WHAT IS EXPECTED: Output exactly, and only, the lines below from the one with "Fig 3. High" down to the one with "Figure 3. Simulated". Include both end lines and no pictures.

DATA TO EXAMINE:
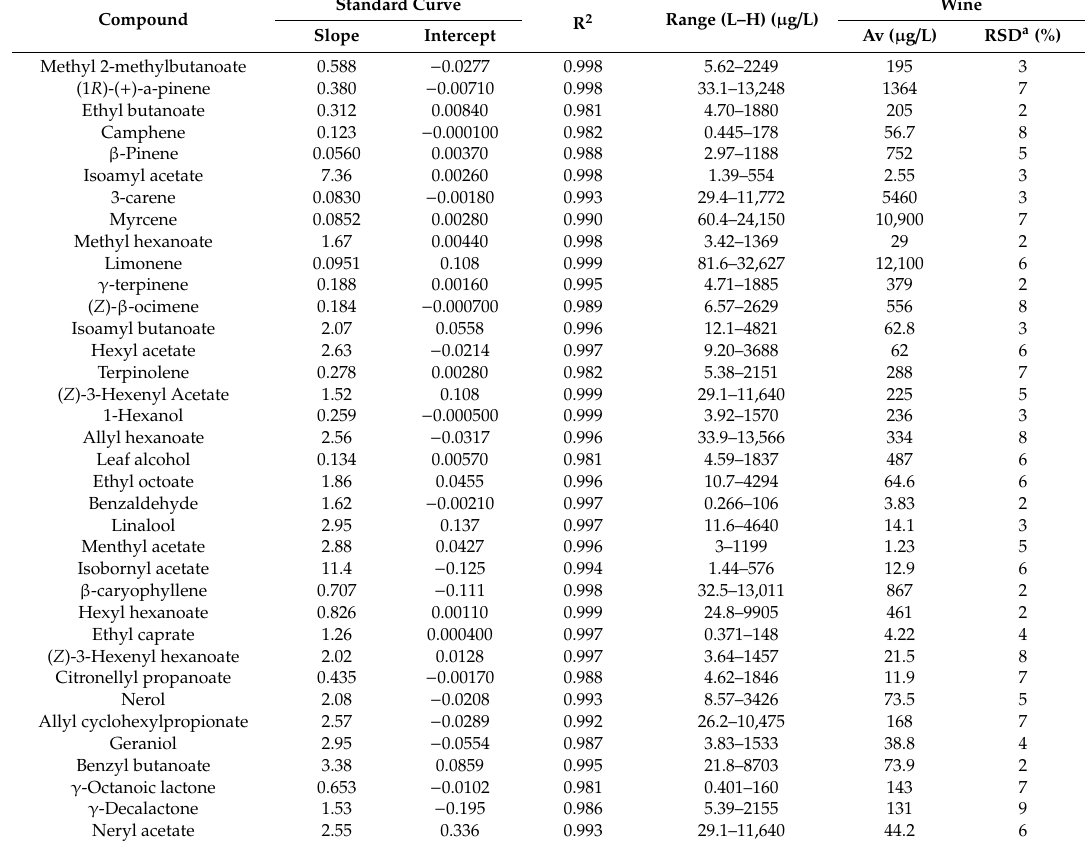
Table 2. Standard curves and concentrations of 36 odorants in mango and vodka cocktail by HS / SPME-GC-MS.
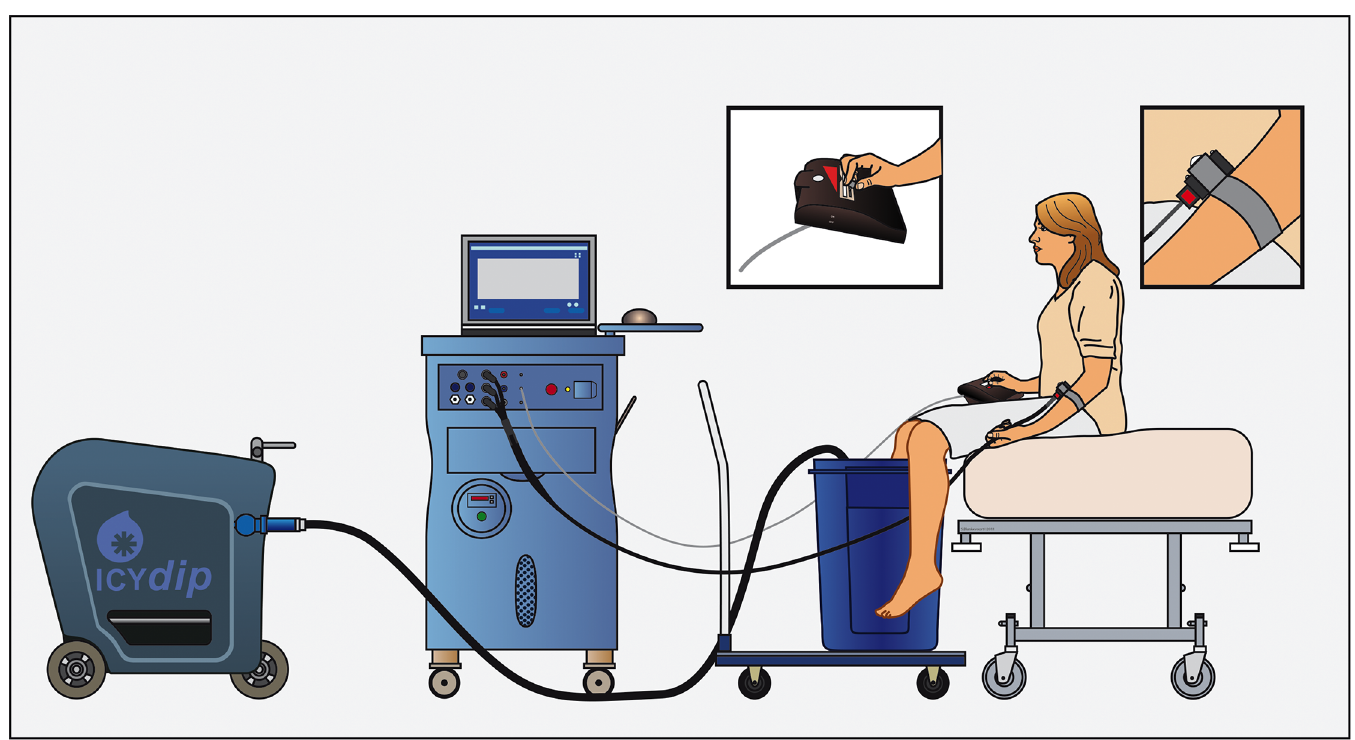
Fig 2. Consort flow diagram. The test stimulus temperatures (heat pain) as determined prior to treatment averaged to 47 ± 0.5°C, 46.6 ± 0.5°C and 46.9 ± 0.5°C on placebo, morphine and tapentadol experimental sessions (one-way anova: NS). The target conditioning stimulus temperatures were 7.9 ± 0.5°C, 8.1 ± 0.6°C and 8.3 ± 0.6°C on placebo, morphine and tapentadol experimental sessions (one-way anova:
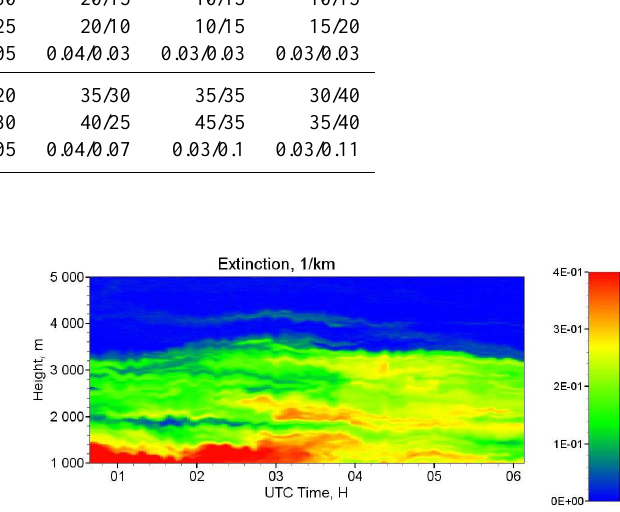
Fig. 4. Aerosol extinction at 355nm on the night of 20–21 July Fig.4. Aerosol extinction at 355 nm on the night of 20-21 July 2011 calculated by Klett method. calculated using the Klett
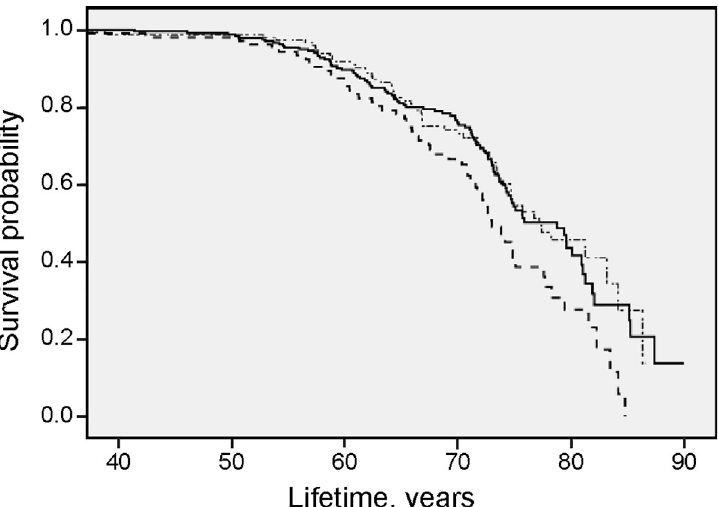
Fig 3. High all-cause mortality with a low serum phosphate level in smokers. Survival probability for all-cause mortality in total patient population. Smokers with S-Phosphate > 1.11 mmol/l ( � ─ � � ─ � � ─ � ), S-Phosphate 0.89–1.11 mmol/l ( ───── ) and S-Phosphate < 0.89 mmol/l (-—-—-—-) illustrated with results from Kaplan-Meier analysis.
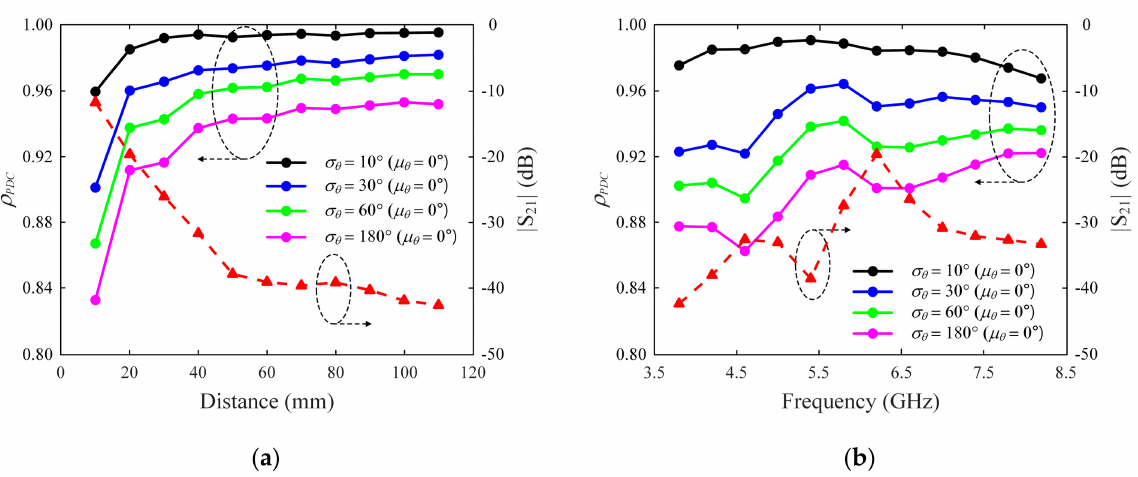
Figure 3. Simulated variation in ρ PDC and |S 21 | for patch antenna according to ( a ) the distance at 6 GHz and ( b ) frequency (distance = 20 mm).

==

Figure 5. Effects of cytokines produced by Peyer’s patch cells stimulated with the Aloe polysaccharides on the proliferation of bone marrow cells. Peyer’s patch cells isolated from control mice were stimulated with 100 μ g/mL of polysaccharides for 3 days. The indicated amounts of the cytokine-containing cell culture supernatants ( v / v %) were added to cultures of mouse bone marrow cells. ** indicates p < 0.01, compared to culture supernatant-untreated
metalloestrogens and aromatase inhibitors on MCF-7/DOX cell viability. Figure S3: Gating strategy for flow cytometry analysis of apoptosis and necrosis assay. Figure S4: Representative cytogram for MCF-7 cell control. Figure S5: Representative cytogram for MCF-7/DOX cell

...

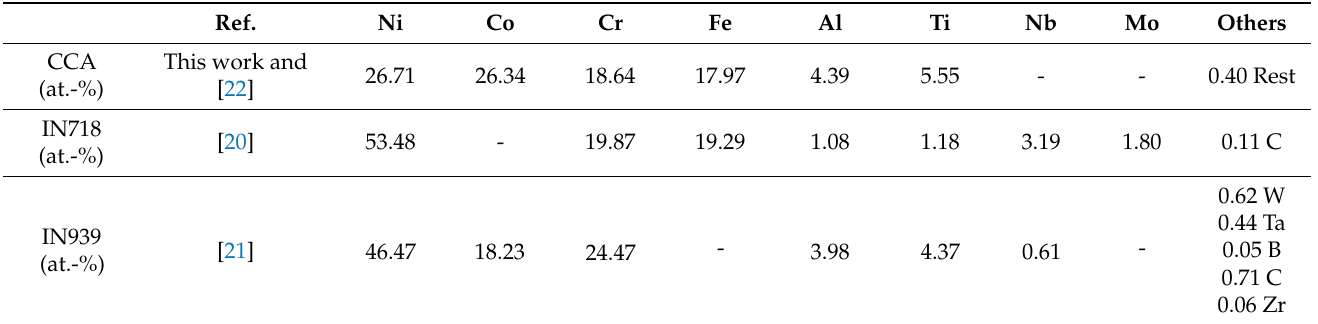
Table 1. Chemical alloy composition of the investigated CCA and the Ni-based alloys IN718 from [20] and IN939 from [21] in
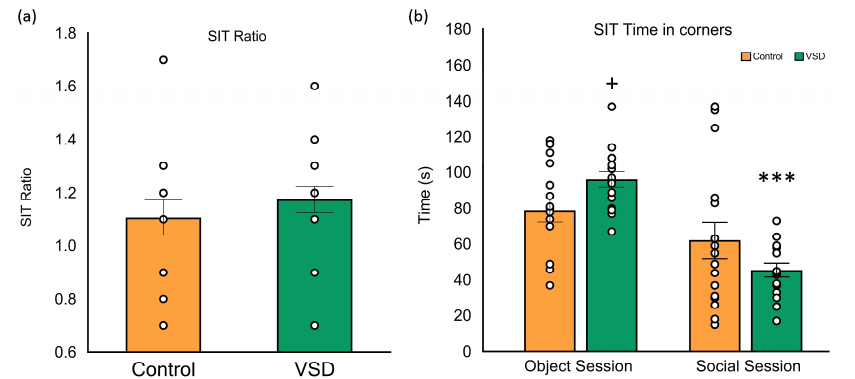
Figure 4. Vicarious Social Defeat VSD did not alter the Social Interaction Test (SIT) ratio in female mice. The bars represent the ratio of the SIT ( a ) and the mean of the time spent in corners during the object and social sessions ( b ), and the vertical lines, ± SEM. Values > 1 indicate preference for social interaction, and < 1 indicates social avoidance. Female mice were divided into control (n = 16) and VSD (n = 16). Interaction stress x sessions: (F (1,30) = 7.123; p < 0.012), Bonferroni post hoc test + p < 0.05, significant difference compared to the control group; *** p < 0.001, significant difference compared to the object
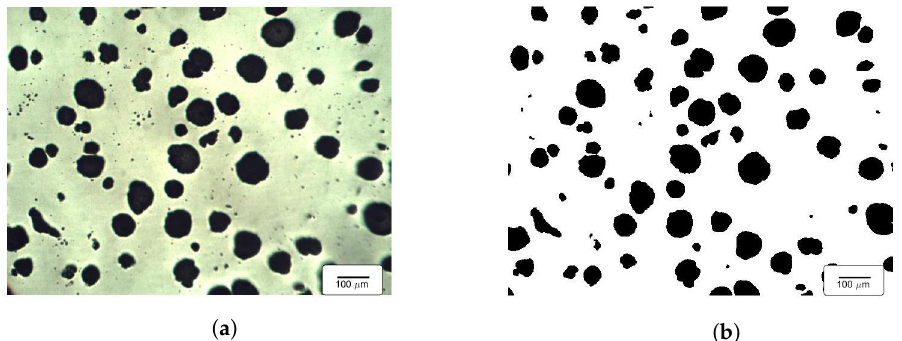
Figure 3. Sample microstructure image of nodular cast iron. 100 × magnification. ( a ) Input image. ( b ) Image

WORKED SOLUTION:
Fig 3. High all-cause mortality with a low serum phosphate level in smokers. Survival probability for all-cause mortality in total patient population. Smokers with S-Phosphate > 1.11 mmol/l ( � ─ � � ─ � � ─ � ), S-Phosphate 0.89–1.11 mmol/l ( ───── ) and S-Phosphate < 0.89 mmol/l (-—-—-—-) illustrated with results from Kaplan-Meier analysis.
Figure 3. Simulated variation in ρ PDC and |S 21 | for patch antenna according to ( a ) the distance at 6 GHz and ( b ) frequency (distance = 20 mm).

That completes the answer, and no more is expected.